In government, a party must make tough choices and cohere around them. It seems the Tory party have had enough of such choices, and as a result, governing. The parliamentary party resembles more a think tank on Tufton Street or a Conservative University society rather than a governing party. If the fundamental division isn’t resolved under the new leader we could be witnessing the beginning of a split in the party that seems to have lost its purpose. The purpose of the Conservatives was to attain power, but the last six years, and churn of four Prime Ministers, has proven that power for power's sake has been quite unsatisfactory, especially for exhausted MPs. What are the real ends of this ancient party? Maybe, just maybe, a structural change is due.
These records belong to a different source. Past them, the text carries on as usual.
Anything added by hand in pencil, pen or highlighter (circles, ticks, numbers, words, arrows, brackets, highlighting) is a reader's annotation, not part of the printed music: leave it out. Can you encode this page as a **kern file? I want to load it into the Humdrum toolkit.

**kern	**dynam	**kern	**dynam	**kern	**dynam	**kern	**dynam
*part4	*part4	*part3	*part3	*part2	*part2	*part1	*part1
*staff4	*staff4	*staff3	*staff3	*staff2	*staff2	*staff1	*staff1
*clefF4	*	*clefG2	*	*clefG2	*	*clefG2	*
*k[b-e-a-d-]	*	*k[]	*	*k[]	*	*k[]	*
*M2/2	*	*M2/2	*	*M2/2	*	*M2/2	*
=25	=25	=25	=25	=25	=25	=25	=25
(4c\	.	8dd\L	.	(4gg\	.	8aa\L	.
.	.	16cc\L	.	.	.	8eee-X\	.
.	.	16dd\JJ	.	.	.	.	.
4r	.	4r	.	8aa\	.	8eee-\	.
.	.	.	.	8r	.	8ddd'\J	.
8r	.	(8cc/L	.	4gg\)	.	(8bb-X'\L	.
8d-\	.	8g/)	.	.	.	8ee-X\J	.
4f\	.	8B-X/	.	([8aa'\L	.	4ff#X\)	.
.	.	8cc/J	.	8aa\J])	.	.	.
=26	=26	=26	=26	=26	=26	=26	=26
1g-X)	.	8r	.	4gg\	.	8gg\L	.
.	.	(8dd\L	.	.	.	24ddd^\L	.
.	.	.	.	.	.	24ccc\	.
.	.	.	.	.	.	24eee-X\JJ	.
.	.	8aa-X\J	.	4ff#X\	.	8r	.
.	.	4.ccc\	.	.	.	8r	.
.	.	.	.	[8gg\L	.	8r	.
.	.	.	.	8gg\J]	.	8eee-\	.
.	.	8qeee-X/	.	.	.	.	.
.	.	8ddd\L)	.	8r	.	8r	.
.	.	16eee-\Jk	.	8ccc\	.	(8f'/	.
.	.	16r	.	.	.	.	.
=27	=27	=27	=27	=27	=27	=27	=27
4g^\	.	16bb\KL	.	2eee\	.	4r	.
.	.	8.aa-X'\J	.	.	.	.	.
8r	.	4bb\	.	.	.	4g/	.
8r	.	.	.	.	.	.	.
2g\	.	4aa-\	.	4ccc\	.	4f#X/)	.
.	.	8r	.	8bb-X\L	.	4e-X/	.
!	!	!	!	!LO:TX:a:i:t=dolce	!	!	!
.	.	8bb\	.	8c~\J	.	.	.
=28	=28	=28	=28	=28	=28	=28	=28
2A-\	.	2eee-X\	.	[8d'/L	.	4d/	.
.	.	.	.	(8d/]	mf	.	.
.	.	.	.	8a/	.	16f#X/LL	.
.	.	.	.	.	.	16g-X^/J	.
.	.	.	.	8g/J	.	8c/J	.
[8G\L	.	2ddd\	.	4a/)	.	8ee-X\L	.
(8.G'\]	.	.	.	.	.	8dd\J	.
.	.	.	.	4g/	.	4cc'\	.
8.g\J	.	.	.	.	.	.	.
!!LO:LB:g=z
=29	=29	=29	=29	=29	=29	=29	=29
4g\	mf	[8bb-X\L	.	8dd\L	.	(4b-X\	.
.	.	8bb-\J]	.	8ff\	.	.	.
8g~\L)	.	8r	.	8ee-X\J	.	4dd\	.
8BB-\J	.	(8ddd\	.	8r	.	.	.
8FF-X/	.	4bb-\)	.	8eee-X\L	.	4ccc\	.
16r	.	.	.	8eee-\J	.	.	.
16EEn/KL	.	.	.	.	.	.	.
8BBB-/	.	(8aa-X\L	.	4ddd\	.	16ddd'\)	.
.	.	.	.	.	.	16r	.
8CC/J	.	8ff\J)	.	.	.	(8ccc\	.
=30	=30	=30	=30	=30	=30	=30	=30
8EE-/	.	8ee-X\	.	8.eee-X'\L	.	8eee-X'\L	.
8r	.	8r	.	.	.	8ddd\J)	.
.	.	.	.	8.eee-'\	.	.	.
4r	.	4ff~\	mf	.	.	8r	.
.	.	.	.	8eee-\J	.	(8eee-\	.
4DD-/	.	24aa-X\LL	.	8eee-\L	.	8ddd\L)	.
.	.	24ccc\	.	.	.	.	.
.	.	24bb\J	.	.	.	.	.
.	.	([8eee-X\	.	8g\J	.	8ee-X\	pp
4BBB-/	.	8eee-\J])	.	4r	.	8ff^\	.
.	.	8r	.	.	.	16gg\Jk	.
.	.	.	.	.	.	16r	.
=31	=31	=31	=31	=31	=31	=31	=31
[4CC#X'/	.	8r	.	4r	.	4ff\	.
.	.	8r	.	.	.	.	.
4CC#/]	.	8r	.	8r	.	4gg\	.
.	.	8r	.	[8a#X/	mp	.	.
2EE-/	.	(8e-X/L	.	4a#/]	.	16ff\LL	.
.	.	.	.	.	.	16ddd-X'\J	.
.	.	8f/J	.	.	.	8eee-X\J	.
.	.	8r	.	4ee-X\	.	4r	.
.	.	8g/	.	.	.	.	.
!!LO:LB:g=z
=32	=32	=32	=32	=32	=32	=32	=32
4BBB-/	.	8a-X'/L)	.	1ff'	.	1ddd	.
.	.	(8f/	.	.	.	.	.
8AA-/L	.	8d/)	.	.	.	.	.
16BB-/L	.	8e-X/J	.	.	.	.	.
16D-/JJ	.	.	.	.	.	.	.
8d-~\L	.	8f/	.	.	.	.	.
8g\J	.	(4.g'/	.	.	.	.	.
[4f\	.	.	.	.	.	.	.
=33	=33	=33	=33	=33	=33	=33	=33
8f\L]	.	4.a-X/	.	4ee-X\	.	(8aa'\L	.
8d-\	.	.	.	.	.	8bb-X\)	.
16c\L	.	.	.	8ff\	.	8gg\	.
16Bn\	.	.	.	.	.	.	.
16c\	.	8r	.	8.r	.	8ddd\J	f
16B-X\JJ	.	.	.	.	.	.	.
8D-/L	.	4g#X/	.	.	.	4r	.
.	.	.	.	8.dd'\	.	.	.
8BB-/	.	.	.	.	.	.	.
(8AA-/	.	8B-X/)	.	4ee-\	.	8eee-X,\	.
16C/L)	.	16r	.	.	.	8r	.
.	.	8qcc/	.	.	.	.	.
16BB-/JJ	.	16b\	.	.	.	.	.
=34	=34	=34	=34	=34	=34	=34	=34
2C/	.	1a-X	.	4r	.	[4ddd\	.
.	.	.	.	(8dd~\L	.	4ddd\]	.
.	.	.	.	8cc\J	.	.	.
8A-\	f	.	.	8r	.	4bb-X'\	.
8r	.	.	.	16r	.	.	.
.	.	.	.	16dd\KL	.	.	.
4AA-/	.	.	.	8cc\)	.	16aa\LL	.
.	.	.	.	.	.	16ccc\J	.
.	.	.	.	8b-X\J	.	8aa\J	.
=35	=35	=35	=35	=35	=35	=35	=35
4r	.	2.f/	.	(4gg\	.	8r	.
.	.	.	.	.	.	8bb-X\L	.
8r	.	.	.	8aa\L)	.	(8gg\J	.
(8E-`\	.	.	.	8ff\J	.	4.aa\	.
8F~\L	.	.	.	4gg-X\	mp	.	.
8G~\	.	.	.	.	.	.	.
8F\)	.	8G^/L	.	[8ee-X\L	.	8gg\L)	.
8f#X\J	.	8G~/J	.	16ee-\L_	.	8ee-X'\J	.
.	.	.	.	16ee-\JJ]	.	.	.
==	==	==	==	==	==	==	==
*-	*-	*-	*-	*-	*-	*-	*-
Conclusion: Truss in History
Historically, Truss will be ranked as the (or one of the) worst Prime Minister(s) – even lower than the classic policy failure example of Anthony Eden and Suez in 1956. However, even Eden lasted for over a year. Theresa May is possibly a good comparison: a PM who fell because of their key policy failing. But, May didn’t inherit a 70-seat working majority, nor a party that had resolved Brexit. Even with May’s inherent weaknesses as leader, she was skilled enough to battle out three years (even after a dire election), while making some progress on the Brexit question. May’s real historical contribution, however, was her first cracks in the Red Wall (2017): edging the Tories closer to Johnsonian Conservatism with her ‘burning injustices’.
Reaching back into the depths of history, Prime Minister Goderich (1827) is the most similar to Truss. Third on the list of shortest PMs, surviving just 144 days, Goderich was completely incapable of holding together the Whig and Tory coalition of his government, much like Liz Truss’s inability to hold the different wings of the Tory party together.
Scandal and coup were evidently not the causes of Truss’s demise. The responsibility is squarely with Truss and her policy failure. But this also extends to a failure to build a competent team, or forge a stable path for the government in a time of crisis and instability. Truss was a PM incapable of governing, instead she invested whatever intellectual ability she had in ambition and aesthetics. However, the extent of Truss’s failure will only become clear after the tenure of the next PM is up. The deeper question in the next chapter of UK politics is: have the Tory party really become structurally ungovernable? Or was this just a Truss-fuelled malaise?
For now, the human hand grenade has exploded. We have little idea of who will pick up the pieces.